Organizations are recognizing that mobile is the future. Some are even moving to a mobile-first design strategy, where products are designed from the start to be mobile-friendly, versus designed first for desktop. Companies like YouTube, Apple, and Airbnb have all embraced mobile first in the last few years.
In addition to designing your web app to be future-proof, the thinking behind mobile-first is that it’s easier to scale a product made for the small screen up rather than down. This is based on the concept of “progressive advancement,” or prioritizing the most important functions and features of your product based on what can fit on a mobile screen and then designing for progressively larger screens.

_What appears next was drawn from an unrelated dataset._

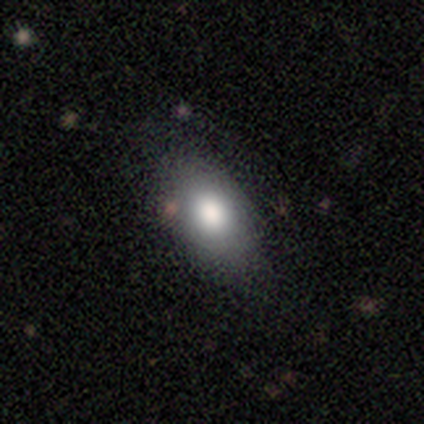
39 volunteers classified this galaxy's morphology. smooth 85%, featured or disk 8%, star or artifact 8%. Down the decision tree: how rounded — in between (91%); merging — none (58%).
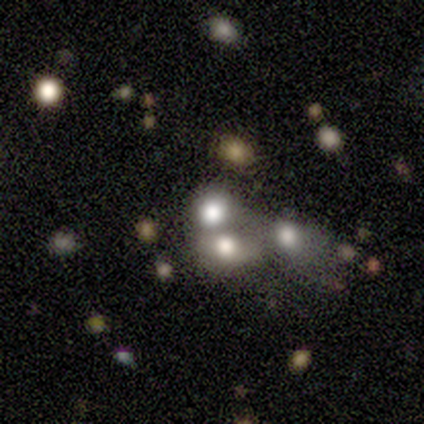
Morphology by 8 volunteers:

The opposite of progressive advancement is “graceful degradation,” where the product design prioritizes bigger screens and back-fits the components and user interface to fit smaller screens. However, this method essentially makes mobile an afterthought and delivers a lacking user experience as a result.
Mobile first extends to testing as well. Ensuring your site is responsive across operating systems (OS), browsers, and devices should be an integral part of your testing strategy.
However, ensuring your web app delivers a flawless user experience across so many different access points can be intimidating for testing teams. But it doesn’t have to be. Incorporating virtual devices like mobile emulators and simulators into your automated testing suite can help lighten this load.
Virtual devices, or mobile emulators and simulators, allow you to see how your website behaves and is displayed on different OSs, browsers, and devices. While the two terms are often used interchangeably, they do have some differences.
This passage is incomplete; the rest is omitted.